醣纇和醣綴合物在許多生物過程中扮演重要的角色。含有N-乙醯乳糖胺 (LacNAc) 的聚醣 (glycan) 經常出現在各種醣型 (glycoforms)，例如路易士抗原、ABH血型和凝集素的結合配體。為了進一步了解結構與活性關聯性(structure–activity relationships, SARS)，合成結構上已被定義出含有N-乙醯乳糖胺的寡醣是必須的。然而，酵素合成法雖然具有絕佳的區域 (regio-) 和立體 (stereo-) 選擇性，但化學合成法提供了卓越的靈活性，且也有利於大量的製備。 本實驗室之前已經發展出高效率的合成法，合成含有交錯型保護基 (orthogonal protecting group) 的Gal-β1,3/4-GlcNAc 雙醣分子。為了要更進一步的合成出長鏈的第一型N-乙醯乳糖胺聚醣，且具有高產率，我們利用由Wong教授團隊所提出的一鍋化程式寡醣合成法來合成目標分子。由於醣化反應係基於硫代醣苷 (thioglycosides) 作為醣予體和醣受體，因此醣予體、醣受體和反應產生的產物，其反應性在醣化反應中均扮演著重要的角色，為了避免不必要的副反應發生，瞭解醣予體、醣受體和中間產物的反應性是必須的。首先，我們測量半乳糖醣予體(galactoside donors) 和其相對應雙醣產物的相對反應活性數值 (relative reactivity values, RRVs) ，醣化反應的實驗結果顯示，若想利用醣體反應性的不同一鍋化合成目標分子，則醣予體的相對反應活性必須高於醣受體和其相對應的雙醣體產物，以避免反應複雜化。其次，以重覆性單元為骨架，經由逐步合成法調整反應條件後，利用一鍋化合成法完成第一型N-乙醯乳糖胺四醣體的合成。最後，利用醣化反應中產生的中間體，我們成功的合成出可繼續延長的第一型N-乙醯乳糖胺四醣體。

Carbohydrates and glycoconjugates are crucial in numerous biological processes. N-Acetyllactosamine (LacNAc)-containing glycans are frequently found in various glycoforms, such as Lewis antigens and ABH-blood groups. To further understand the structure–activity relationships (SARs), it is necessary to prepare LacNAc-containing oligosaccharides with structurally defined patterns. Although enzyme synthesis provides the adventages of regio- and stereo- selectivity, chemical synthesis offers excellent flexibility and is suitable for large-scale preparation. We previously developed an efficient method to prepare Gal- β1,3/4-GlcNAc disaccharides with orthogonally protecting groups. To prepare TypeⅠLacNAc -containing saccharides of longer chains in high total yields, we applied one-pot programmable synthesis of oligosaccharides which relies on relative reactivity values (RRVs) of sugar donors to decide how glycans are assembled.

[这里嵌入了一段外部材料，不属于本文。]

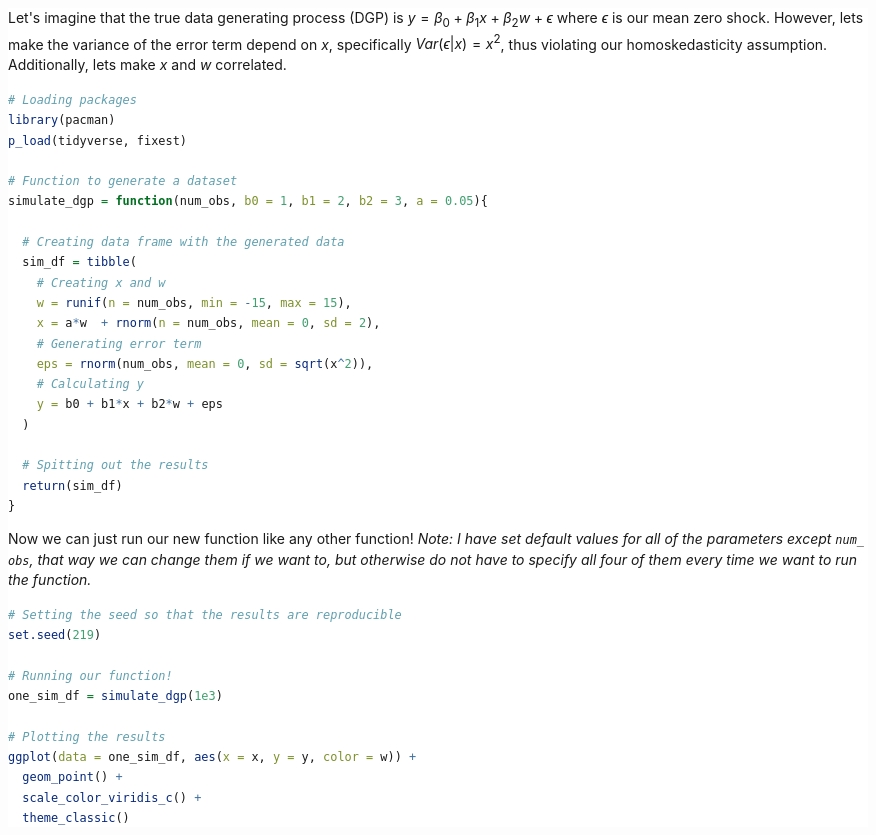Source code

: Let's imagine that the true data generating process (DGP) is $y = \beta_0 + \beta_1 x + \beta_2 w + \epsilon$ where $\epsilon$ is our mean zero shock. However, lets make the variance of the error term depend on $x$, specifically $Var(\epsilon | x) = x^2$, thus violating our homoskedasticity assumption. Additionally, lets make $x$ and $w$ correlated. 


```r
# Loading packages
library(pacman)
p_load(tidyverse, fixest)

# Function to generate a dataset 
simulate_dgp = function(num_obs, b0 = 1, b1 = 2, b2 = 3, a = 0.05){

  # Creating data frame with the generated data
  sim_df = tibble(
    # Creating x and w 
    w = runif(n = num_obs, min = -15, max = 15),
    x = a*w  + rnorm(n = num_obs, mean = 0, sd = 2),
    # Generating error term
    eps = rnorm(num_obs, mean = 0, sd = sqrt(x^2)),
    # Calculating y
    y = b0 + b1*x + b2*w + eps
  )
  
  # Spitting out the results
  return(sim_df)
}
```

Now we can just run our new function like any other function! *Note: I have set default values for all of the parameters except `num_obs`, that way we can change them if we want to, but otherwise do not have to specify all four of them every time we want to run the function.*  


```r
# Setting the seed so that the results are reproducible
set.seed(219)

# Running our function!
one_sim_df = simulate_dgp(1e3)

# Plotting the results 
ggplot(data = one_sim_df, aes(x = x, y = y, color = w)) + 
  geom_point() + 
  scale_color_viridis_c() +
  theme_classic()
```
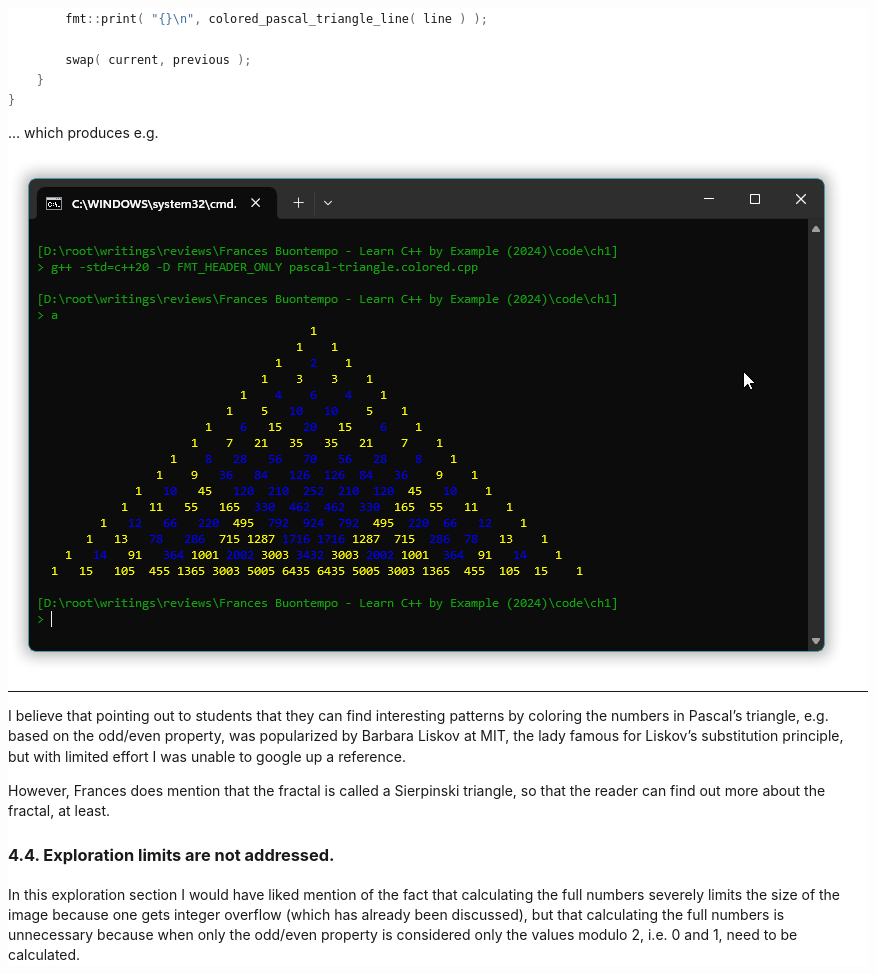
 ```cpp
        fmt::print( "{}\n", colored_pascal_triangle_line( line ) );

        swap( current, previous );
    }
}
```

&hellip; which produces e.g.

<img src="images/colored-pascal-triangle.png">

---

I believe that pointing out to students that they can find interesting patterns by coloring the numbers in Pascal’s triangle, e.g. based on the odd/even property, was popularized by Barbara Liskov at MIT, the lady famous for Liskov’s substitution principle, but with limited effort I was unable to google up a reference.

However, Frances does mention that the fractal is called a Sierpinski triangle, so that the reader can find out more about the fractal, at least.

### 4.4. Exploration limits are not addressed.

In this exploration section I would have liked mention of the fact that calculating the full numbers severely limits the size of the image because one gets integer overflow (which has already been discussed), but that calculating the full numbers is unnecessary because when only the odd/even property is considered only the values modulo 2, i.e. 0 and 1, need to be calculated.
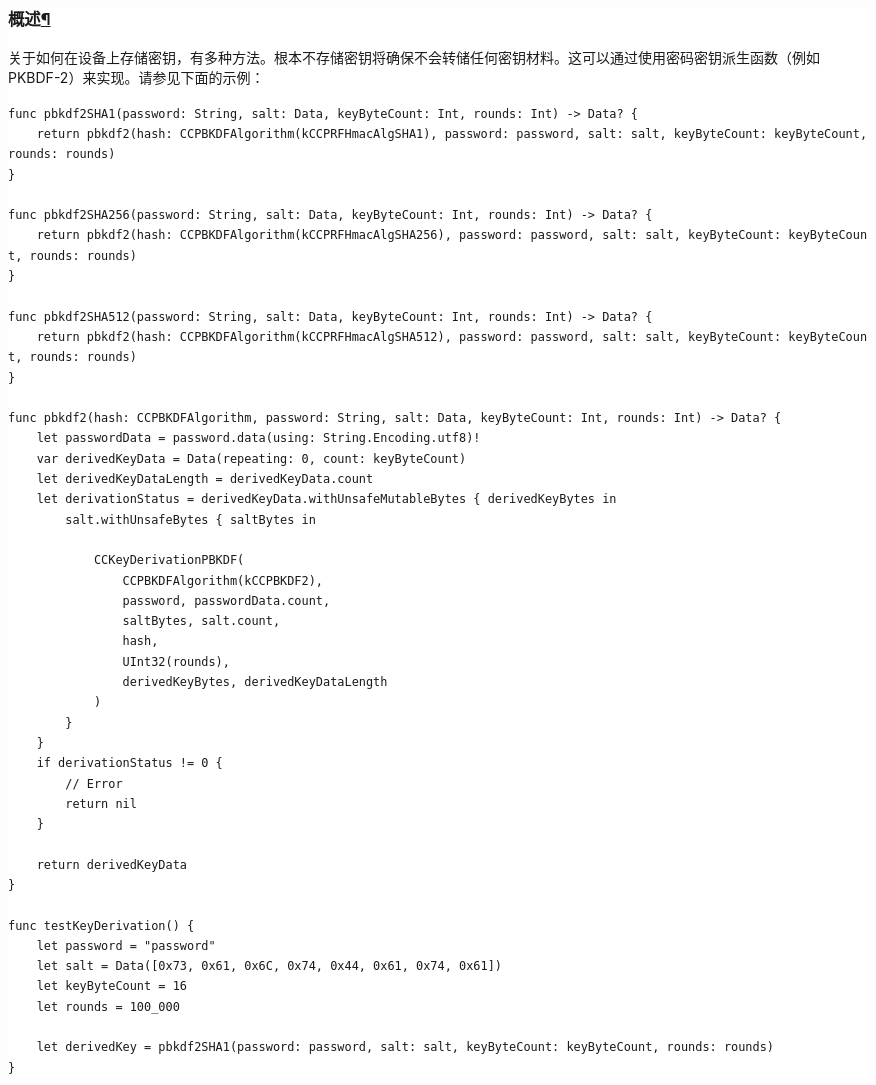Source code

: ### 概述[¶](https://mas.owasp.org/MASTG/iOS/0x06e-Testing-Cryptography/#overview_1)

关于如何在设备上存储密钥，有多种方法。根本不存储密钥将确保不会转储任何密钥材料。这可以通过使用密码密钥派生函数（例如 PKBDF-2）来实现。请参见下面的示例：

```
func pbkdf2SHA1(password: String, salt: Data, keyByteCount: Int, rounds: Int) -> Data? {
    return pbkdf2(hash: CCPBKDFAlgorithm(kCCPRFHmacAlgSHA1), password: password, salt: salt, keyByteCount: keyByteCount, rounds: rounds)
}

func pbkdf2SHA256(password: String, salt: Data, keyByteCount: Int, rounds: Int) -> Data? {
    return pbkdf2(hash: CCPBKDFAlgorithm(kCCPRFHmacAlgSHA256), password: password, salt: salt, keyByteCount: keyByteCount, rounds: rounds)
}

func pbkdf2SHA512(password: String, salt: Data, keyByteCount: Int, rounds: Int) -> Data? {
    return pbkdf2(hash: CCPBKDFAlgorithm(kCCPRFHmacAlgSHA512), password: password, salt: salt, keyByteCount: keyByteCount, rounds: rounds)
}

func pbkdf2(hash: CCPBKDFAlgorithm, password: String, salt: Data, keyByteCount: Int, rounds: Int) -> Data? {
    let passwordData = password.data(using: String.Encoding.utf8)!
    var derivedKeyData = Data(repeating: 0, count: keyByteCount)
    let derivedKeyDataLength = derivedKeyData.count
    let derivationStatus = derivedKeyData.withUnsafeMutableBytes { derivedKeyBytes in
        salt.withUnsafeBytes { saltBytes in

            CCKeyDerivationPBKDF(
                CCPBKDFAlgorithm(kCCPBKDF2),
                password, passwordData.count,
                saltBytes, salt.count,
                hash,
                UInt32(rounds),
                derivedKeyBytes, derivedKeyDataLength
            )
        }
    }
    if derivationStatus != 0 {
        // Error
        return nil
    }

    return derivedKeyData
}

func testKeyDerivation() {
    let password = "password"
    let salt = Data([0x73, 0x61, 0x6C, 0x74, 0x44, 0x61, 0x74, 0x61])
    let keyByteCount = 16
    let rounds = 100_000

    let derivedKey = pbkdf2SHA1(password: password, salt: salt, keyByteCount: keyByteCount, rounds: rounds)
}
```
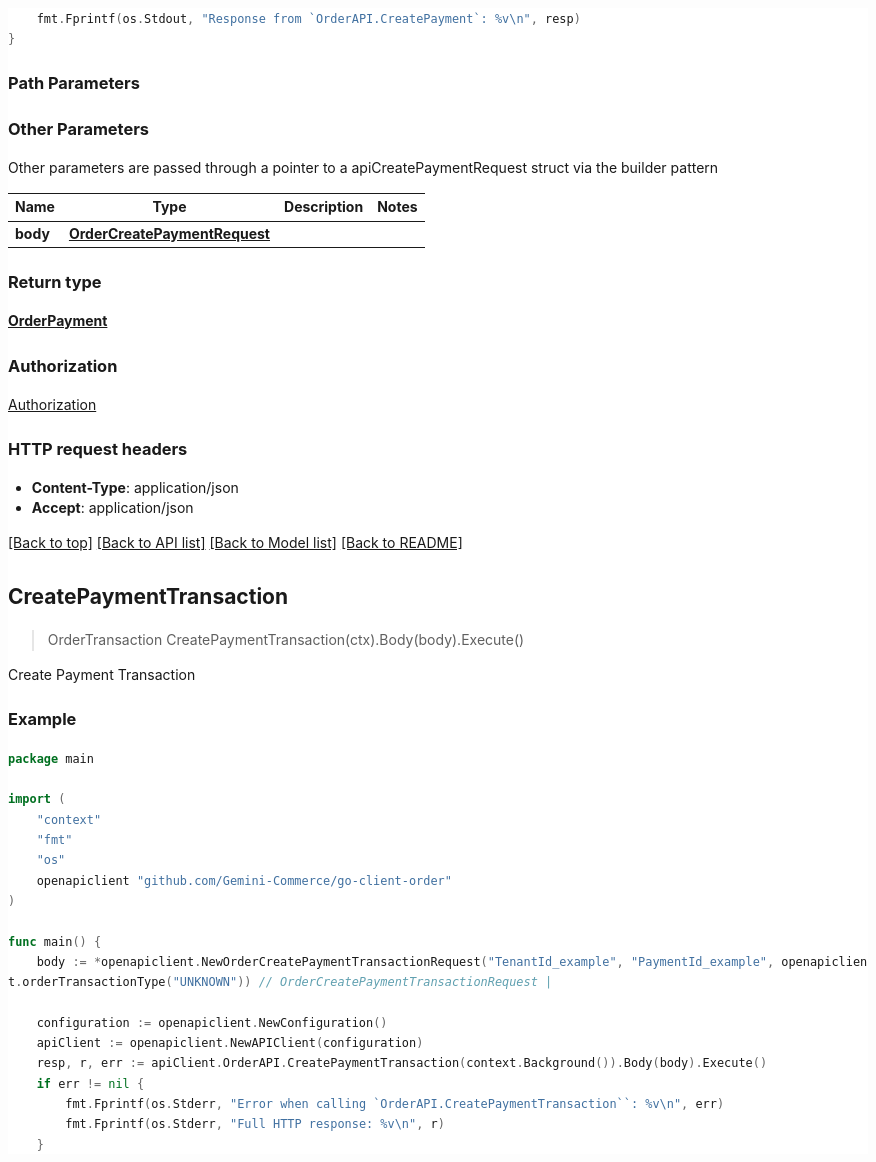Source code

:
 ```go
	fmt.Fprintf(os.Stdout, "Response from `OrderAPI.CreatePayment`: %v\n", resp)
}
```

### Path Parameters



### Other Parameters

Other parameters are passed through a pointer to a apiCreatePaymentRequest struct via the builder pattern


Name | Type | Description  | Notes
------------- | ------------- | ------------- | -------------
 **body** | [**OrderCreatePaymentRequest**](OrderCreatePaymentRequest.md) |  | 

### Return type

[**OrderPayment**](OrderPayment.md)

### Authorization

[Authorization](../README.md#Authorization)

### HTTP request headers

- **Content-Type**: application/json
- **Accept**: application/json

[[Back to top]](#) [[Back to API list]](../README.md#documentation-for-api-endpoints)
[[Back to Model list]](../README.md#documentation-for-models)
[[Back to README]](../README.md)


## CreatePaymentTransaction

> OrderTransaction CreatePaymentTransaction(ctx).Body(body).Execute()

Create Payment Transaction

### Example

```go
package main

import (
	"context"
	"fmt"
	"os"
	openapiclient "github.com/Gemini-Commerce/go-client-order"
)

func main() {
	body := *openapiclient.NewOrderCreatePaymentTransactionRequest("TenantId_example", "PaymentId_example", openapiclient.orderTransactionType("UNKNOWN")) // OrderCreatePaymentTransactionRequest | 

	configuration := openapiclient.NewConfiguration()
	apiClient := openapiclient.NewAPIClient(configuration)
	resp, r, err := apiClient.OrderAPI.CreatePaymentTransaction(context.Background()).Body(body).Execute()
	if err != nil {
		fmt.Fprintf(os.Stderr, "Error when calling `OrderAPI.CreatePaymentTransaction``: %v\n", err)
		fmt.Fprintf(os.Stderr, "Full HTTP response: %v\n", r)
	}
```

Because the reactions utilize S-tolyl glycosides as glycosyl donors and acceptors, it is critical to know the reactivity of donors, acceptors and intermediate products to prevent undesirable reactions. First, We measured the RRVs of galactoside donors and the corresponding disaccharide products. The results indicated that one-pot glycosylation requires the RRVs of glycosyl donors to be higher than those of acceptors and products, to avoid further complications. Furthermore, we accomplished that the stepwise synthesis [1+1+2] to afford typeⅠtetrasaccharides (i.e. Galβ-1,3-GlcNAcβ-1,3-Galβ-1,3-GlcNAc) in an one-pot manner. We also seeked the possibility to use s-tolyl glycosides as glycosyl donors and acceptors, which allows iterative glycosylation to synthesize longer glycan chains.